Best of the Decade
Screening Dates
  • February 8, 2020 8:40
  • February 9, 2020 4:00

A smouldering masterpiece … Burning is lyrical, poetic, and mysterious … It blurs the boundary between real and imaginary.”

Giovanni Fulvi, TIFF

A year before his compatriot Boon Joon-ho’s Palme d’Or-winning Parasite, Korean master Lee Chang-dong (Oasis, Poetry) offered his own incendiary and constantly surprising drama set against economic inequality and social disparity in South Korea. Burning pivots around the triangle of underemployed Jong-su; his old neighbour and new maybe-girlfriend Hae-mi; and posh, Porsche-driving Ben, a rival for Hae-mi’s affections. The plot involves a mysterious disappearance, and a cat or two.

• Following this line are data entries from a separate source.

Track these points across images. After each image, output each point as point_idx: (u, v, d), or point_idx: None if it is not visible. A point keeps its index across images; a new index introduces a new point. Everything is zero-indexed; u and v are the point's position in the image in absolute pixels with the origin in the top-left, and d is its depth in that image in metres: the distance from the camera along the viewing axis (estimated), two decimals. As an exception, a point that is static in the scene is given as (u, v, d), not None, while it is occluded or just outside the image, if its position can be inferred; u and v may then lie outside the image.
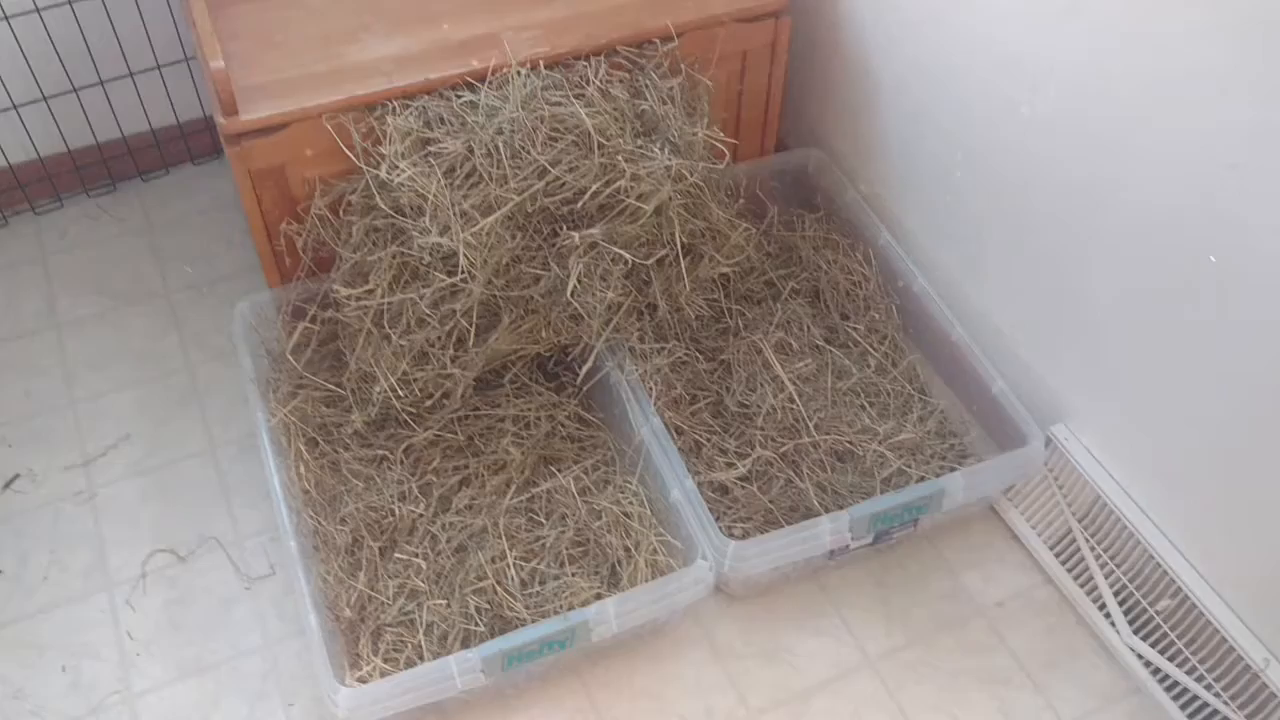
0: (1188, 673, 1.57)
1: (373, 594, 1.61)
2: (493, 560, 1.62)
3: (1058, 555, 1.73)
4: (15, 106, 2.10)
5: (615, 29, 1.77)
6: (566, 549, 1.66)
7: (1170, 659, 1.59)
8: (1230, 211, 1.33)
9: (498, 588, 1.60)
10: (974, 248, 1.81)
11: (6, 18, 1.98)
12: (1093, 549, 1.68)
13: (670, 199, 1.67)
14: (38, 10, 2.00)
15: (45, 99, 2.11)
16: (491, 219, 1.59)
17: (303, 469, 1.71)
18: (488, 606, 1.59)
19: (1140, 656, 1.61)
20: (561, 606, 1.58)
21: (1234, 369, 1.40)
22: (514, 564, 1.62)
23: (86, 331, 2.06)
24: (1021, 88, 1.58)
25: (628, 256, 1.66)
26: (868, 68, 1.92)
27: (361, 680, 1.52)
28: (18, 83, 2.08)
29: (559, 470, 1.74)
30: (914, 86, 1.82)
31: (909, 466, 1.75)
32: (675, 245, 1.71)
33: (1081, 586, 1.69)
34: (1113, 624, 1.65)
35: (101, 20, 2.06)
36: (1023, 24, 1.54)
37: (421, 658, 1.54)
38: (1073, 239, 1.58)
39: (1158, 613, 1.60)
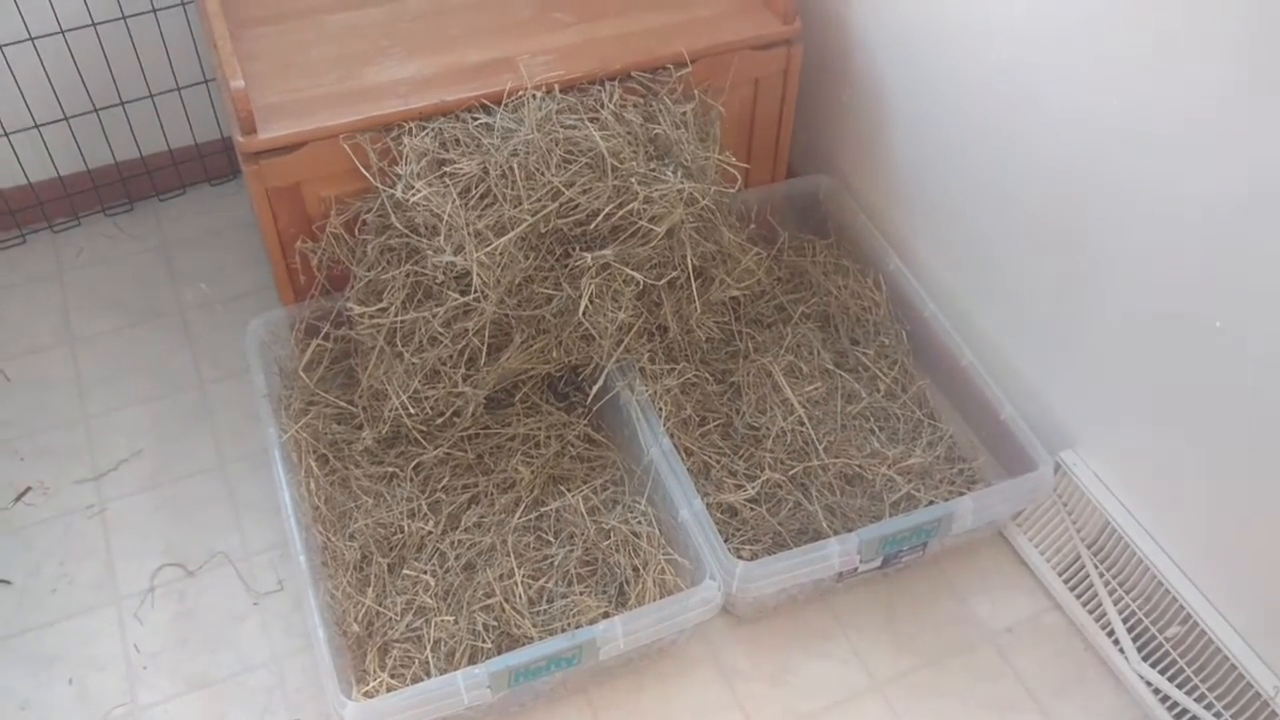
0: (1196, 700, 1.56)
1: (381, 610, 1.61)
2: (501, 578, 1.63)
3: (1066, 581, 1.72)
4: (37, 125, 2.13)
5: (629, 54, 1.80)
6: (575, 568, 1.66)
7: (1179, 686, 1.58)
8: (1238, 239, 1.34)
9: (505, 605, 1.60)
10: (984, 274, 1.82)
11: (31, 39, 2.02)
12: (1101, 575, 1.68)
13: (682, 222, 1.69)
14: (62, 32, 2.03)
15: (66, 118, 2.14)
16: (505, 239, 1.60)
17: (313, 485, 1.72)
18: (495, 624, 1.59)
19: (1149, 684, 1.61)
20: (569, 625, 1.58)
21: (1244, 395, 1.40)
22: (522, 582, 1.62)
23: (100, 348, 2.08)
24: (1032, 116, 1.60)
25: (639, 278, 1.67)
26: (878, 95, 1.94)
27: (368, 695, 1.52)
28: (39, 102, 2.11)
29: (568, 489, 1.75)
30: (924, 114, 1.84)
31: (918, 491, 1.76)
32: (686, 268, 1.72)
33: (1090, 613, 1.69)
34: (1121, 651, 1.64)
35: (124, 42, 2.09)
36: (1034, 51, 1.56)
37: (429, 674, 1.54)
38: (1083, 266, 1.59)
39: (1167, 640, 1.60)
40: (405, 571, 1.65)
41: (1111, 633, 1.66)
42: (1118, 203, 1.50)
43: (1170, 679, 1.59)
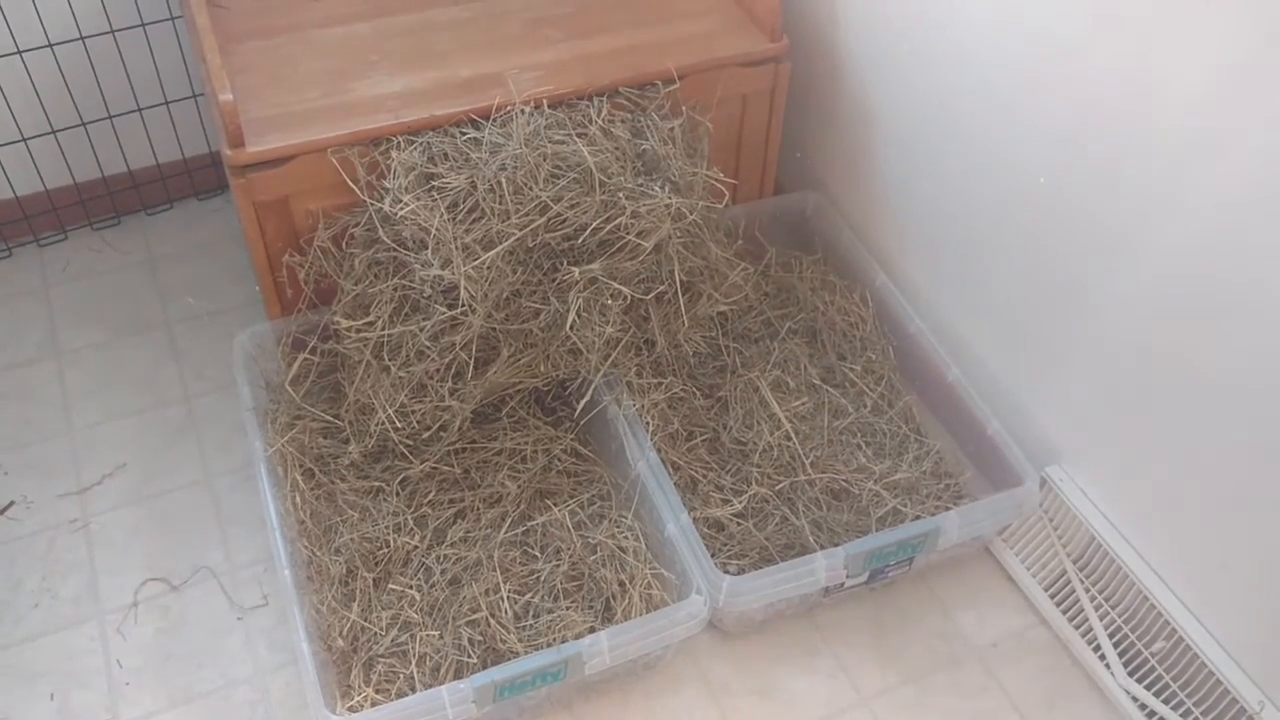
0: (1182, 716, 1.56)
1: (366, 625, 1.60)
2: (487, 593, 1.62)
3: (1052, 596, 1.73)
4: (24, 139, 2.12)
5: (617, 70, 1.81)
6: (561, 582, 1.65)
7: (1165, 701, 1.58)
8: (1228, 250, 1.34)
9: (491, 620, 1.59)
10: (970, 290, 1.83)
11: (19, 51, 2.01)
12: (1087, 590, 1.68)
13: (670, 237, 1.69)
14: (50, 45, 2.03)
15: (54, 132, 2.14)
16: (493, 253, 1.60)
17: (299, 499, 1.71)
18: (481, 639, 1.58)
19: (1135, 699, 1.61)
20: (555, 639, 1.57)
21: (1231, 412, 1.40)
22: (508, 596, 1.62)
23: (86, 361, 2.07)
24: (1019, 133, 1.61)
25: (627, 292, 1.67)
26: (866, 112, 1.95)
27: (352, 710, 1.51)
28: (27, 115, 2.10)
29: (554, 504, 1.74)
30: (911, 131, 1.85)
31: (904, 506, 1.76)
32: (674, 282, 1.73)
33: (1076, 628, 1.69)
34: (1107, 666, 1.64)
35: (112, 56, 2.09)
36: (1021, 69, 1.57)
37: (413, 689, 1.53)
38: (1070, 282, 1.60)
39: (1152, 655, 1.60)
40: (391, 586, 1.64)
41: (1097, 648, 1.66)
42: (1105, 219, 1.50)
43: (1156, 694, 1.59)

Lee draws stark contrast between the cramped flats of ordinary folks and the luxury homes of the affluent. The film is based on a short story by Japanese literary great and noted feline fancier Haruki Murakami, which accounts for those cats! Lee, long one of Korea’s essential auteurs, is working here at the peak of his powers, even after an eight-year absence from the cinema. Burning won the Critics’ Prize at Cannes.

A triumph … A character study that morphs, with masterly patience, subtlety, and nary a single wasted minute, into a teasing mystery and eventually a full-blown thriller.”